Nel frattempo un battaglione della guardia nazionale giunge al municipio, e si dispone a sua difesa. Tutti vedono che son guardie e non soldati, nessuno fa caso che sia il centoseiesimo, il battaglione della reazione, guidato da Ibos. Gridar «Viva la Comune!» è per loro un travestimento sufficiente perché li si lasci interporre tra la folla e Trochou. Greffier, capitano della guardia, di altro battaglione, intuisce qualcosa, vorrebbe impedir loro di schierarsi, ma Flourens lo ferma «Perché è stata data la parola, sia nostra che loro, e non si può far atto di diffidenza», così i battaglioni di Greffier e Flourens vengono rimandati via, e la folla, dopo aver letto il manifesto che proclama l’istituzione della Comune per elezione, poco alla volta si muove verso il municipio. Ci si muove su istruzioni di Blanqui, che vuole subito far sostituire il sindaco Saligny col dottor Pilot.
Attorno al municipio l’esercito monta ancora la guardia, e un soldato tenta di bloccare la strada all’emissario di Blanqui, Constant Martin, ma questi scosta la baionetta del militare, e prosegue come se questi non potesse nulla per fermarlo. Il soldato non si oppone oltre, e a centinaia seguono Martin.
Dentro al municipio il sindaco e la sua corte paiono in preda al panico, senza protestare consegnano agli insorti seggio e cassaforte e lasciano loro il palazzo, anche i soldati di guardia vengono rimandati alle loro caserme.

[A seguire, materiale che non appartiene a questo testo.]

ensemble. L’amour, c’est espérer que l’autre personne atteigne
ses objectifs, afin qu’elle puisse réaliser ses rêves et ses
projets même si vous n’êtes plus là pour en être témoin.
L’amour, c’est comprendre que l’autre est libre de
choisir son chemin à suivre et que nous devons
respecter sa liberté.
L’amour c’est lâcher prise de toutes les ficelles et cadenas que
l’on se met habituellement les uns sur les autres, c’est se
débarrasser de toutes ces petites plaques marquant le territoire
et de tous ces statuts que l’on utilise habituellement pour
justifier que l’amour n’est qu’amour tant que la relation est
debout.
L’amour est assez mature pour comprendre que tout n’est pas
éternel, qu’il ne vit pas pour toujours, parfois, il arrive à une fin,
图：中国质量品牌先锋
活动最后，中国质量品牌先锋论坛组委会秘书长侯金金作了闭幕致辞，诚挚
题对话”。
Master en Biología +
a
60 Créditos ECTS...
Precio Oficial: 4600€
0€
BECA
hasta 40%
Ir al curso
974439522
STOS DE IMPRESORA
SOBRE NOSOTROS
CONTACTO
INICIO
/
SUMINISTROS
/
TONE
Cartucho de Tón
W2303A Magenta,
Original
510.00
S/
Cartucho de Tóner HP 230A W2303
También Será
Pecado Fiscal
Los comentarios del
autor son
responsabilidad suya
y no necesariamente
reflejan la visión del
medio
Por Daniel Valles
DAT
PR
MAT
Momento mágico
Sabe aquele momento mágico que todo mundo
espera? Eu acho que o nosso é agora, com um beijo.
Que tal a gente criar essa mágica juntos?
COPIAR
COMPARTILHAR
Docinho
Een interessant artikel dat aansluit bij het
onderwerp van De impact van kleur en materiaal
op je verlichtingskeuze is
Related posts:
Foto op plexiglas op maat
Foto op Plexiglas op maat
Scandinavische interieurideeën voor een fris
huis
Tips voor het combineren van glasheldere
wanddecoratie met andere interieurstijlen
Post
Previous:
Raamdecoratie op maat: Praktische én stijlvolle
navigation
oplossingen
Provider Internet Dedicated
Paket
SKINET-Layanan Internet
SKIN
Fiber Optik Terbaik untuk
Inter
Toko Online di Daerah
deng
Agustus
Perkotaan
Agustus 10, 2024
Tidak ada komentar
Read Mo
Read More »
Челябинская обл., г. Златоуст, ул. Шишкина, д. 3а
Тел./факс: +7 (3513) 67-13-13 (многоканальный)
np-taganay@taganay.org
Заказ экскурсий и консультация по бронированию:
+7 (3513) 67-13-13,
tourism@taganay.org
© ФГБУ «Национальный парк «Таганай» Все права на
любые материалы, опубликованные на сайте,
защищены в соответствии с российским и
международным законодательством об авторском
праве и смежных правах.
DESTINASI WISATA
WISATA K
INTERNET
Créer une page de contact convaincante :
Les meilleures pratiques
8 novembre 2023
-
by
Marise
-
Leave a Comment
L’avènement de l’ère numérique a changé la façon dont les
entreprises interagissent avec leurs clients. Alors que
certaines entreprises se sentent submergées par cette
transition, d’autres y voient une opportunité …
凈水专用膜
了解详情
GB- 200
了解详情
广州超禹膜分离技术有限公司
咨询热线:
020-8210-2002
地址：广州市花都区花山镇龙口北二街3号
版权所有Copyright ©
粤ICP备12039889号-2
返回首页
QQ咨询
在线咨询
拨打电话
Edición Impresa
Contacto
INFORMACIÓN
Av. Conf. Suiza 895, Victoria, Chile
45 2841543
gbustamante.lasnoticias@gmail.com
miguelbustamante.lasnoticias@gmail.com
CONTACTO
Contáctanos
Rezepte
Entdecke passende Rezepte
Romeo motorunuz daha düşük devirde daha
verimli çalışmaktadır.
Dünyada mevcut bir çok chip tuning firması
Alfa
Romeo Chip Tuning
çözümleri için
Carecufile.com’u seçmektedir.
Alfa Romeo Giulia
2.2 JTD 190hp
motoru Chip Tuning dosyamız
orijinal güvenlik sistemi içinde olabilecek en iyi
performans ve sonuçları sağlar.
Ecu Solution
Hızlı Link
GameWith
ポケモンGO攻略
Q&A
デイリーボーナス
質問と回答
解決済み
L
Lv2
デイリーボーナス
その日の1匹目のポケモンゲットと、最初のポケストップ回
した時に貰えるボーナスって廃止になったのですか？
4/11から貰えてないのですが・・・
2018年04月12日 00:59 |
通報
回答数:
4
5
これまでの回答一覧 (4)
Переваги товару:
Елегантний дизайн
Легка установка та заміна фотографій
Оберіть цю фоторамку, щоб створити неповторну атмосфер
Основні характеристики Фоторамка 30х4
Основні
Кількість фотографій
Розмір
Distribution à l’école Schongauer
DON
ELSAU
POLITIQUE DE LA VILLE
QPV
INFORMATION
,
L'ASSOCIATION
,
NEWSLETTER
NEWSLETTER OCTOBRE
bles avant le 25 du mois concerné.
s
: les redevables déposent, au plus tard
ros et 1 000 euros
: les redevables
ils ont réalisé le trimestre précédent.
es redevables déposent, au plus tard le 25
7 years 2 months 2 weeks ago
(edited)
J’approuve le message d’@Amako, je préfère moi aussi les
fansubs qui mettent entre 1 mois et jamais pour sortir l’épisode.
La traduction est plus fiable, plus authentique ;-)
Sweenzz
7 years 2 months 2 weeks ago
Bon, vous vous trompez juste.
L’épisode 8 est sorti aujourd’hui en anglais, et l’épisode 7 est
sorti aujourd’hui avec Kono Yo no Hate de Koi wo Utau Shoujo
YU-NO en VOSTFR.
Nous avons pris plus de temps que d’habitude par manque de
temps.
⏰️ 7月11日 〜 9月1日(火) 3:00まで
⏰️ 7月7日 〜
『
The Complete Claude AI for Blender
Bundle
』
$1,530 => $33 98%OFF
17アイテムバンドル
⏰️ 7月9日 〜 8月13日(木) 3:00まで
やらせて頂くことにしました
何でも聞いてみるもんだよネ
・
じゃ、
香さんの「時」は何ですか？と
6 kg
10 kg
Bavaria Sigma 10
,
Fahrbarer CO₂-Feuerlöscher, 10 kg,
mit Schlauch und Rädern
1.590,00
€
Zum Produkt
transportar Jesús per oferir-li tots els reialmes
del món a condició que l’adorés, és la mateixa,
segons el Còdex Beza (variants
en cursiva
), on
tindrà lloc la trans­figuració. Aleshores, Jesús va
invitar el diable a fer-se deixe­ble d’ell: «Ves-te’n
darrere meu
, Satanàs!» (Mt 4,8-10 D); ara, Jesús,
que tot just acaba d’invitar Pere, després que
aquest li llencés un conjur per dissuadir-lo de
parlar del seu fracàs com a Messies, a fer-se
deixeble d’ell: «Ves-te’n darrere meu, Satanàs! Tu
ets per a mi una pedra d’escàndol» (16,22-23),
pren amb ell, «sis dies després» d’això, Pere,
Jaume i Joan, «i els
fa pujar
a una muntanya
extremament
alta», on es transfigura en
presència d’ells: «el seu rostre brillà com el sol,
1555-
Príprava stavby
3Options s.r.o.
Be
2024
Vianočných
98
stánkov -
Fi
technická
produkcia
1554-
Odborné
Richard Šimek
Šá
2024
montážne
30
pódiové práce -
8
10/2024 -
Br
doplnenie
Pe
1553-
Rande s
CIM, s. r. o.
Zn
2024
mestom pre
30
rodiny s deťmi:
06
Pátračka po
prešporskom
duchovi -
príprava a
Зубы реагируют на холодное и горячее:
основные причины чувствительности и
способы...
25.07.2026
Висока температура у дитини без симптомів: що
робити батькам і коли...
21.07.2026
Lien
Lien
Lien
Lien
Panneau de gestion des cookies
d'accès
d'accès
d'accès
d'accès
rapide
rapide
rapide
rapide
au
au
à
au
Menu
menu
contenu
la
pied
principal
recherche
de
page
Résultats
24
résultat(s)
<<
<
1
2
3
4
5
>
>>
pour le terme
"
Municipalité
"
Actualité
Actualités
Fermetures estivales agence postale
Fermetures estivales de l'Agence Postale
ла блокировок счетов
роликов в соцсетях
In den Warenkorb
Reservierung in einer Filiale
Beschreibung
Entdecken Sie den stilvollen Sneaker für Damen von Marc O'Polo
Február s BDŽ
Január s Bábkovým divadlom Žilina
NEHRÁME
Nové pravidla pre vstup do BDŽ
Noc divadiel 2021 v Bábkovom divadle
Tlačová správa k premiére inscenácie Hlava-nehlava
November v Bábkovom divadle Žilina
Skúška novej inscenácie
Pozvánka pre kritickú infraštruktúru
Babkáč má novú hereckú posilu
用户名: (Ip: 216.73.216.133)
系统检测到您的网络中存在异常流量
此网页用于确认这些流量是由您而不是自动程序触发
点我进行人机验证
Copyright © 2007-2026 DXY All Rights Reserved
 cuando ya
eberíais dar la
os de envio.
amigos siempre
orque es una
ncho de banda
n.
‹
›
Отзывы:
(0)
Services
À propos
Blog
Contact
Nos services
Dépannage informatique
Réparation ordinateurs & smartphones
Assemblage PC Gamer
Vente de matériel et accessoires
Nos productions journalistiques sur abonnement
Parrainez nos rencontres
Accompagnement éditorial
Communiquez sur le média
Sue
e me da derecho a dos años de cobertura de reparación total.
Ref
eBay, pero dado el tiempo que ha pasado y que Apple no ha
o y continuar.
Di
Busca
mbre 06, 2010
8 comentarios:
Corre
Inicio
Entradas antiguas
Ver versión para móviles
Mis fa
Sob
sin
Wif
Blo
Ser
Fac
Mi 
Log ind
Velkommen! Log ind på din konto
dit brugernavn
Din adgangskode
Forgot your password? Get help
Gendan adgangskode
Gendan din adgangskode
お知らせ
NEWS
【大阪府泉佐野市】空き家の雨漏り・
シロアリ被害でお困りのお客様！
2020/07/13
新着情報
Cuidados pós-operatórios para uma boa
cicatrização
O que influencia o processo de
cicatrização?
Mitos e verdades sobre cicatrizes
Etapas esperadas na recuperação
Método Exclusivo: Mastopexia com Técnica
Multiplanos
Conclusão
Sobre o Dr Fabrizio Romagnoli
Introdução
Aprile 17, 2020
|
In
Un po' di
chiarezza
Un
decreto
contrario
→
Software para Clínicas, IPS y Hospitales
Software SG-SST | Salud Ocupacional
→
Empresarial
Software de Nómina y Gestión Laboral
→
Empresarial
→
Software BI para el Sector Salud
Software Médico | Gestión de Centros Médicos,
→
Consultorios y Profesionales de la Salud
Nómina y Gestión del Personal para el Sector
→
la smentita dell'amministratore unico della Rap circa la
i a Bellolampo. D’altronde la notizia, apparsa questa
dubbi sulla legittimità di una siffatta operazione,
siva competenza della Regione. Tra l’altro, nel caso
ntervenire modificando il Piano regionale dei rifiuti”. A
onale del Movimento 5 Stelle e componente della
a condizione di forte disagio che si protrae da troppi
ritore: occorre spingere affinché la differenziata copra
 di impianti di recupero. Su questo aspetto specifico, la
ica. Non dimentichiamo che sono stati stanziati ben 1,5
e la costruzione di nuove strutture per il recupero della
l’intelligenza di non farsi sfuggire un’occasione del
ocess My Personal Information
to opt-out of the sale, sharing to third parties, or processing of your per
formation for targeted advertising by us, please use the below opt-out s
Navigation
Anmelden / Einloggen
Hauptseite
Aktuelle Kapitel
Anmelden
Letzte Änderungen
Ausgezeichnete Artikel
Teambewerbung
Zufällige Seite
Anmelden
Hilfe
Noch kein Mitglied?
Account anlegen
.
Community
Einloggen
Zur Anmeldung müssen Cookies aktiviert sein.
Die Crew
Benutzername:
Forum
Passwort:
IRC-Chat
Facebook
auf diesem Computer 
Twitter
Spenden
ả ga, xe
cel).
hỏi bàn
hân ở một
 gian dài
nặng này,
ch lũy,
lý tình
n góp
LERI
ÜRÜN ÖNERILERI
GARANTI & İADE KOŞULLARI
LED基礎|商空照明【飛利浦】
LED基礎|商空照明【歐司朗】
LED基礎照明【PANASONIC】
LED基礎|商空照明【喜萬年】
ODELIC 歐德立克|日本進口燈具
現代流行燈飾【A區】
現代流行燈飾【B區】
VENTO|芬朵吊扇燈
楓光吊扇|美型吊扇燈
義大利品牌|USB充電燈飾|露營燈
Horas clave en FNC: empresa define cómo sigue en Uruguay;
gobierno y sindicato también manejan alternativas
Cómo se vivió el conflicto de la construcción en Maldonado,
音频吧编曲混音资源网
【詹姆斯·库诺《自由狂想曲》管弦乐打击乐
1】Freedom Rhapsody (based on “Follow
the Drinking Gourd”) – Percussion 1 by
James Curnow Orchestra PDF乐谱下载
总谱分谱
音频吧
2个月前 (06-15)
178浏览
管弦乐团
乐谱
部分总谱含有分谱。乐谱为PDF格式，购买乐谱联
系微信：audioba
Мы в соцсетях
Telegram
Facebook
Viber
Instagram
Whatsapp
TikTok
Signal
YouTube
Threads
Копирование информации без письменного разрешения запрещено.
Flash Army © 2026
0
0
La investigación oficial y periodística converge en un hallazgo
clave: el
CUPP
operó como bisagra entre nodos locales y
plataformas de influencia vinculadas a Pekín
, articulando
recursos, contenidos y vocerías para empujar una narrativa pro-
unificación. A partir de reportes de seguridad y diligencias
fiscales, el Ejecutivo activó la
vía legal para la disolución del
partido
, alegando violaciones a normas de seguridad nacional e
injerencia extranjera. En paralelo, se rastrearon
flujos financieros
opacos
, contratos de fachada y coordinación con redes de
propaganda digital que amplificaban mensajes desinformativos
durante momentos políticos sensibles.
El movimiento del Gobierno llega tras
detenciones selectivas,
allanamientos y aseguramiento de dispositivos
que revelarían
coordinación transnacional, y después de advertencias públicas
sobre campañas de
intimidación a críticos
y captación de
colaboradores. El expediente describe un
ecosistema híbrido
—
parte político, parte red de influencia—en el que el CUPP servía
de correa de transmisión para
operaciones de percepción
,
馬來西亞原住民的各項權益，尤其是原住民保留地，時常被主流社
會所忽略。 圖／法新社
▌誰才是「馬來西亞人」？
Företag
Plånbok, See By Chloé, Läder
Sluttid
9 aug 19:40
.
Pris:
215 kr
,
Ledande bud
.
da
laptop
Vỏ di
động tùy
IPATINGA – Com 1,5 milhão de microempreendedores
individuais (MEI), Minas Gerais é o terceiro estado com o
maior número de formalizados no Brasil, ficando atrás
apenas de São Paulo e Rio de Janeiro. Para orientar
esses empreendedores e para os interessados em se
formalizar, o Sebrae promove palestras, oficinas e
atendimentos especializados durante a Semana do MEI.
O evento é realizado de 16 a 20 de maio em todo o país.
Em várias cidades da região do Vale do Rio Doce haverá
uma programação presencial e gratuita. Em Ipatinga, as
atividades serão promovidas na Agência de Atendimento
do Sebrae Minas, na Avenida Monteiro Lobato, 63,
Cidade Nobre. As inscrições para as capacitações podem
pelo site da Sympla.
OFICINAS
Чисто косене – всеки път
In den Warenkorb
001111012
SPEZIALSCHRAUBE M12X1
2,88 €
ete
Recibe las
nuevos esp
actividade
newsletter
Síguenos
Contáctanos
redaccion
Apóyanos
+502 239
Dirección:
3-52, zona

Dentro il municipio si festeggia, e poi ancora in strada, fino ad arrivare, a sera, alla sala della Borsa, dove gli ufficiali della guardia si riuniscono per discutere il da farsi, e dove Rochebrune infiamma la folla proponendo la sortie torrentielle: duecentomila uomini che si lancino contro un unico punto dell’assedio prussiano e lo travolgano con la forza del loro numero. In ogni angolo della sala si approva, si applaude, si chiede che sia fatto subito, e che Rochebrune sia fatto generale della guardia, ma è lui stesso a frenare gli entusiasmi. «Prima la Comune» urla sopra il vociare festoso.
Di corsa giunge un nuovo arrivato, che si lancia sulla tribuna e annuncia che il centoseiesimo ha tradito, che hanno liberato Trochou e il governo, e che anche il municipio non è più nelle nostre mani. Alle sue parole un gelo assedia la sala, pochi riescono a credere ad un tale tradimento, tutti si agitano, chiedono di sapere. Come se non avessero appena saputo.
Si esce dalla sala in ordine sparso, chi va verso il municipio, chi verso il parlamento. Tutti sperduti, tutti traditi. Ognuno deve accettare che il governo ha mentito, che il manifesto che hanno fatto affiggere ha mentito e ancora mente; qualcuno si chiede se non sia tornato l’impero, io ed alcuni altri rispondiamo loro che l’impero mai se n’era andato, che erano rimaste tutte le sue leggi e, a meno del solo imperatore, tutti i suoi uomini, ma in pochi paiono voler accettare questa verità. Poco alla volta, dopo aver toccato con mano quanto fosse vera la notizia, la folla si disperde, e quando ormai è notte alta ognuno torna alla sua casa.
Il mattino, al risveglio, una nuova notizia completa la disfatta. Blanqui, Eudes, Flourens, Pyatt, Milliere ed altri quindici sono in arresto per i fatti di ieri. Quale caro prezzo pagano quegli uomini per la loro e nostra onesta ingenuità.